President Donald Trump suggested Sunday that he raised former Vice President Joe Biden and Biden's son in a summer phone call with Ukraine's new leader, as Democrats pressed for investigations into whether Trump improperly used his office to try to dig up damaging information about a political rival.
Trump told reporters that the July 25 call with Ukrainian President Volodymyr Zelenskiy was "congratulatory" and focused on corruption in the East European nation. In his remarks to reporters, he then raised Biden as an example, although there is no evidence of wrongdoing by Biden or his son Hunter, who was on the board of a Ukrainian gas company.

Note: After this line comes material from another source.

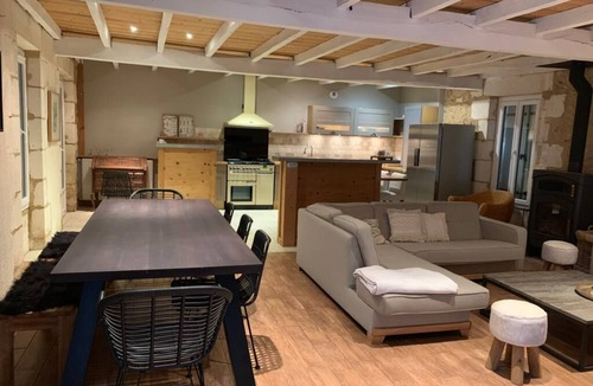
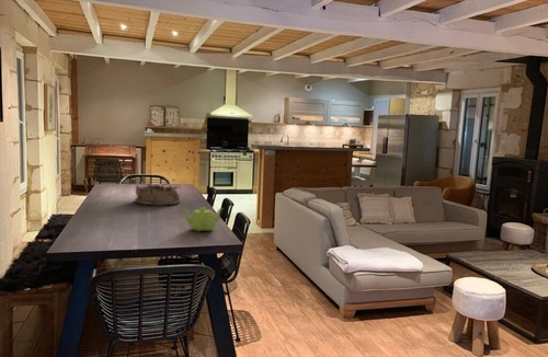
+ teapot [181,206,225,232]
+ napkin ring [133,183,181,206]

"It was largely the fact that we don't want our people, like Vice President Biden and his son, creating to the corruption already in the Ukraine," Trump said as he left the White House for a trip to Texas.

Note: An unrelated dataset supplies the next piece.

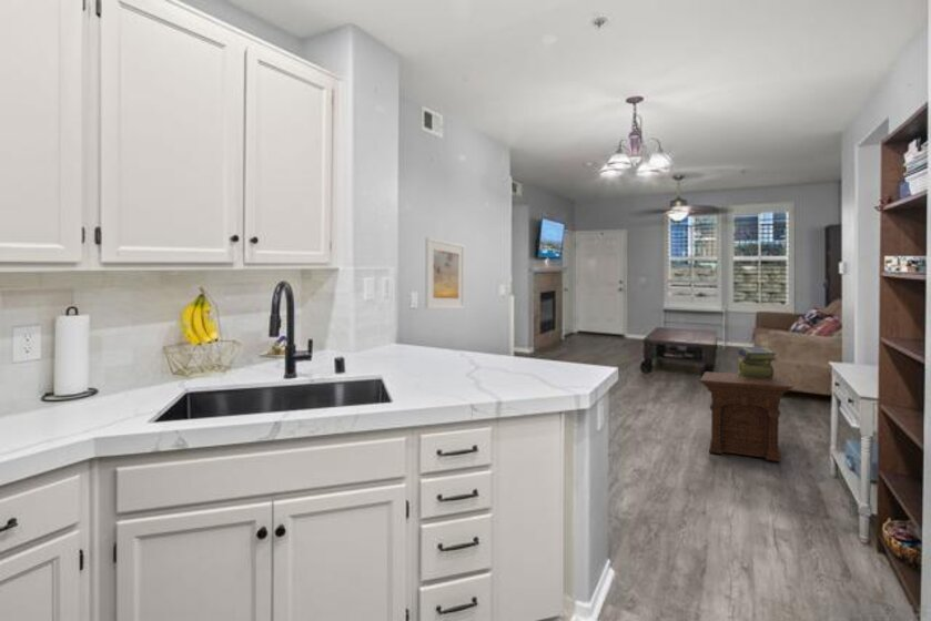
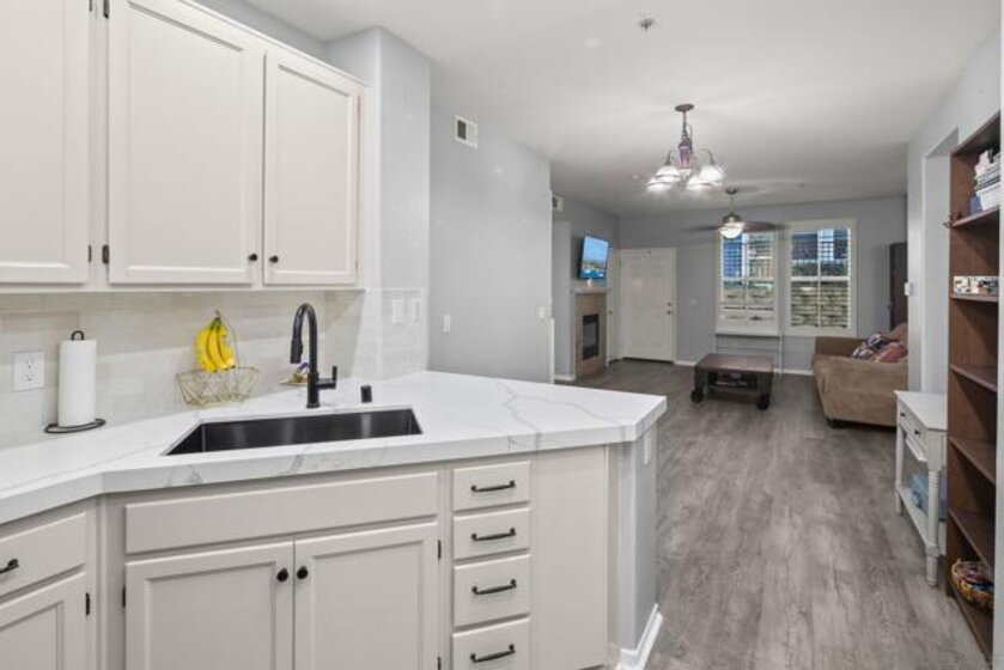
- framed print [424,236,466,310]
- side table [699,370,793,462]
- stack of books [737,346,778,379]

Biden, who is among the front-runners for the Democratic presidential nomination, accused Trump of making a baseless political smear.
The matter has sparked a fierce debate over whether Trump misused his office for political gain and whether his administration is withholding from Congress critical information about his actions. The incident is part of a whistleblower complaint, but the acting director of national intelligence, Joseph Maguire, has refused to share details with lawmakers, citing presidential privilege.

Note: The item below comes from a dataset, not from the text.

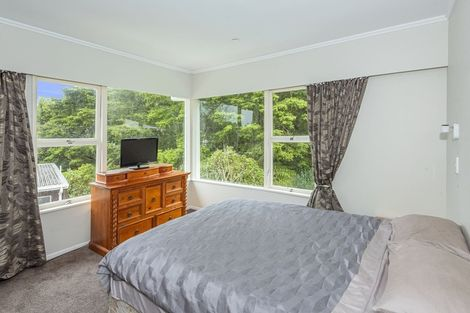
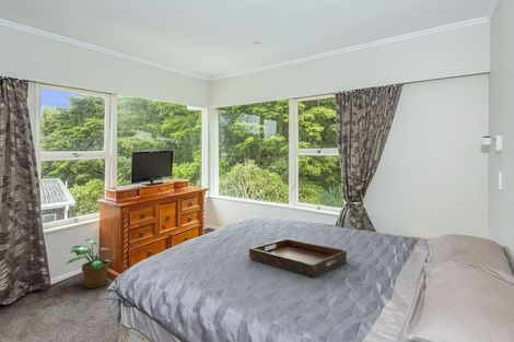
+ potted plant [66,238,113,290]
+ serving tray [248,238,348,279]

Democratic House Speaker Nancy Pelosi, who has resisted calls for impeachment for other alleged Trump transgressions, said Sunday that unless Maguire provides information to Congress, administration officials "will be entering a grave new chapter of lawlessness which will take us into a whole new stage of investigation."
Another impeachment holdout so far, the chairman of the House Intelligence Committee, Rep. Adam Schiff, D-Calif., said Sunday on CNN's "State of the Union" that "we may very well have crossed the Rubicon here."
Biden said in Iowa on Saturday that "Trump deserves to be investigated" for "trying to intimidate a foreign leader, if that's what happened." Biden said Trump was motivated by politics "because he knows I'll beat him like a drum." A leading Republican senator urged the Justice Department to investigate the "Biden-Ukraine connection."
"We have looked at all things Russia and Trump, his family, everything about his family, every transaction between the Trump campaign and Russia," Sen. Lindsey Graham of South Carolina told Fox News Channel's "Sunday Morning Futures." Now is the time, he said, to know "what relationships, if any, did Biden world have to the Ukraine."